Untethered Drone Gets Wireless Power
Wireless power is the only thing keeping this drone up in the air, thanks to the efforts of Imperial College boffins.
(Imperial College drone, flying without a battery or tether)
The researchers also built a separate transmitting platform that uses a circuit board, power source and copper coil of its own to produce a magnetic field. When placed near that platform, the drone's coil acts as a receiving antenna for that magnetic field, inducing an alternating electrical current. The quadcopter's rejigged electronics then convert that alternating current to direct current, which is used to power its flight.
Known as inductive coupling, the technique has been around since the time of Nicola Tesla. According to Imperial College, however, this is the first time that it has been used to power a flying vehicle. While it currently only works if the drone is within 10 cm (3.9 in) of the transmitter, it is hoped that the range can be greatly increased.
The first use of radiant power, or the wireless transmission of power, was arranged by the matchless inventor Nikola Tesla. The largest Tesla Coil ever built (the 'Magnifying Transmitter') could generate up to 300,000 watts of power, and produce a bolt of lightning 130 feet long. Tesla actually managed to successfully transmit about 30 to 50 thousand watts of power without wires using the coil.
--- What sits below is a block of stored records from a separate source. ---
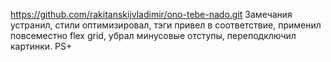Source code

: https://github.com/rakitanskijvladimir/ono-tebe-nado.git
Замечания устранил, стили оптимизировал, тэги привел в соответствие, применил повсеместно flex grid, убрал минусовые отступы, переподключил картинки.
PS+
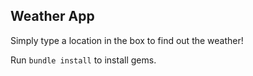 ## Weather App

Simply type a location in the box to find out the weather!


Run `bundle install` to install gems.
However, it was left to Robert Heinlein writing in his classic 1942 novella Waldo to really set imagination free and imagine what you could do if you didn't need to carry some sort of stored power in your flying vehicle.
"...We'll use my 'broomstick'".
Grimes let his eyes run over his friend's fusiformed little speedster. Its body was as nearly invisible as the plastic industry could achieve. A surface layer, two molecules thick, gave it a refractive index sensibly identical with that of air. When perfectly clean it was very difficult to see.
At the moment it had picked up enough casual dust and water vapour to be faintly seen - a ghost of a soap bubble of a ship.
Running down the middle, clearly visible through the walls, was the only metal part of the ship - the shaft, or, more properly, the axis core, and the spreading sheaf of deKalb receptors at its terminus. The appearance was enough like a giant witch's broom to justify the nickname. Since the saddles, of transparent plastic, were mounted tandem oven the shaft so that the metal rod passed between the legs of the pilot and passengers, the nickname was doubly apt.